Exercise requirements
Give back the whole listing below exactly.

Records to process

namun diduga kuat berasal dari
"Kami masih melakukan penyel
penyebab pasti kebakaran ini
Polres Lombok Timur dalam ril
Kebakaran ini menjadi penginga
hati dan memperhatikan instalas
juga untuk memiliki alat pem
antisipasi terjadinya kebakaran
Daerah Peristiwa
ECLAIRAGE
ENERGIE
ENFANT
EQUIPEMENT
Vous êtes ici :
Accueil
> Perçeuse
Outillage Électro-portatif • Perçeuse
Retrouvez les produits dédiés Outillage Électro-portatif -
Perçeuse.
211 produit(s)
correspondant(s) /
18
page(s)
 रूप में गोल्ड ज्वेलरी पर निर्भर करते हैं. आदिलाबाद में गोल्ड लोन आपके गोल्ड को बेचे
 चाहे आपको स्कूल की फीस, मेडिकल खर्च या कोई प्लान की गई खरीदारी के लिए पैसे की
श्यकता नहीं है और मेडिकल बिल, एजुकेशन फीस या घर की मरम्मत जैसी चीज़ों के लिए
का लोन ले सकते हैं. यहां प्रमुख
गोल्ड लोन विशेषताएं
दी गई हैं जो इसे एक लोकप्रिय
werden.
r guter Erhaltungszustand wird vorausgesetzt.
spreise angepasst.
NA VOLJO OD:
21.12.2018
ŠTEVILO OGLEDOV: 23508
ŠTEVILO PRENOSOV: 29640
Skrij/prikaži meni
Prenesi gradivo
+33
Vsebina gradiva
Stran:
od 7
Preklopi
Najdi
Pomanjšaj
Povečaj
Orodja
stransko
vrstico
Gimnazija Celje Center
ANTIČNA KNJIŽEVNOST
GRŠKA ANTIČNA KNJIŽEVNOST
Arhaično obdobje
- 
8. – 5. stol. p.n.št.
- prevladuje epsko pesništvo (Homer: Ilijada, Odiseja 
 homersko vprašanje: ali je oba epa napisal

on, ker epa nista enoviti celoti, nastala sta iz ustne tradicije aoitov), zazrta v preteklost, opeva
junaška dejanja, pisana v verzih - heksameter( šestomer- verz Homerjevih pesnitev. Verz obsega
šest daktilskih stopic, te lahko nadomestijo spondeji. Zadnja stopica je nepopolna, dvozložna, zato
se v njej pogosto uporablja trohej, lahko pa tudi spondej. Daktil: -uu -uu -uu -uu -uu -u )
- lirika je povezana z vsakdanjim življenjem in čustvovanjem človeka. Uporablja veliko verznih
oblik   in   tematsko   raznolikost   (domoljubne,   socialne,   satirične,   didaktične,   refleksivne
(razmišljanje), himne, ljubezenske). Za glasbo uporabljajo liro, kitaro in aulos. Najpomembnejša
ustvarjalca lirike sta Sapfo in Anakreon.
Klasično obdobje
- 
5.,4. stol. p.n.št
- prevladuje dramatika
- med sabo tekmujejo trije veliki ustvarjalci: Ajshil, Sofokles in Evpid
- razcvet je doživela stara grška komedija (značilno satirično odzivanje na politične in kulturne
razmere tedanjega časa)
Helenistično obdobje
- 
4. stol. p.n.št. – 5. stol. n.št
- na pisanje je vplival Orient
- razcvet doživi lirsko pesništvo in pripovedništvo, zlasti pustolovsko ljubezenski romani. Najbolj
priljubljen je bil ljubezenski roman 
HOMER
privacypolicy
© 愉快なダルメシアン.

Written answer
namun diduga kuat berasal dari
"Kami masih melakukan penyel
penyebab pasti kebakaran ini
Polres Lombok Timur dalam ril
Kebakaran ini menjadi penginga
hati dan memperhatikan instalas
juga untuk memiliki alat pem
antisipasi terjadinya kebakaran
Daerah Peristiwa
ECLAIRAGE
ENERGIE
ENFANT
EQUIPEMENT
Vous êtes ici :
Accueil
> Perçeuse
Outillage Électro-portatif • Perçeuse
Retrouvez les produits dédiés Outillage Électro-portatif -
Perçeuse.
211 produit(s)
correspondant(s) /
18
page(s)
 रूप में गोल्ड ज्वेलरी पर निर्भर करते हैं. आदिलाबाद में गोल्ड लोन आपके गोल्ड को बेचे
 चाहे आपको स्कूल की फीस, मेडिकल खर्च या कोई प्लान की गई खरीदारी के लिए पैसे की
श्यकता नहीं है और मेडिकल बिल, एजुकेशन फीस या घर की मरम्मत जैसी चीज़ों के लिए
का लोन ले सकते हैं. यहां प्रमुख
गोल्ड लोन विशेषताएं
दी गई हैं जो इसे एक लोकप्रिय
werden.
r guter Erhaltungszustand wird vorausgesetzt.
spreise angepasst.
NA VOLJO OD:
21.12.2018
ŠTEVILO OGLEDOV: 23508
ŠTEVILO PRENOSOV: 29640
Skrij/prikaži meni
Prenesi gradivo
+33
Vsebina gradiva
Stran:
od 7
Preklopi
Najdi
Pomanjšaj
Povečaj
Orodja
stransko
vrstico
Gimnazija Celje Center
ANTIČNA KNJIŽEVNOST
GRŠKA ANTIČNA KNJIŽEVNOST
Arhaično obdobje
- 
8. – 5. stol. p.n.št.
- prevladuje epsko pesništvo (Homer: Ilijada, Odiseja 
 homersko vprašanje: ali je oba epa napisal

on, ker epa nista enoviti celoti, nastala sta iz ustne tradicije aoitov), zazrta v preteklost, opeva
junaška dejanja, pisana v verzih - heksameter( šestomer- verz Homerjevih pesnitev. Verz obsega
šest daktilskih stopic, te lahko nadomestijo spondeji. Zadnja stopica je nepopolna, dvozložna, zato
se v njej pogosto uporablja trohej, lahko pa tudi spondej. Daktil: -uu -uu -uu -uu -uu -u )
- lirika je povezana z vsakdanjim življenjem in čustvovanjem človeka. Uporablja veliko verznih
oblik   in   tematsko   raznolikost   (domoljubne,   socialne,   satirične,   didaktične,   refleksivne
(razmišljanje), himne, ljubezenske). Za glasbo uporabljajo liro, kitaro in aulos. Najpomembnejša
ustvarjalca lirike sta Sapfo in Anakreon.
Klasično obdobje
- 
5.,4. stol. p.n.št
- prevladuje dramatika
- med sabo tekmujejo trije veliki ustvarjalci: Ajshil, Sofokles in Evpid
- razcvet je doživela stara grška komedija (značilno satirično odzivanje na politične in kulturne
razmere tedanjega časa)
Helenistično obdobje
- 
4. stol. p.n.št. – 5. stol. n.št
- na pisanje je vplival Orient
- razcvet doživi lirsko pesništvo in pripovedništvo, zlasti pustolovsko ljubezenski romani. Najbolj
priljubljen je bil ljubezenski roman 
HOMER
privacypolicy
© 愉快なダルメシアン.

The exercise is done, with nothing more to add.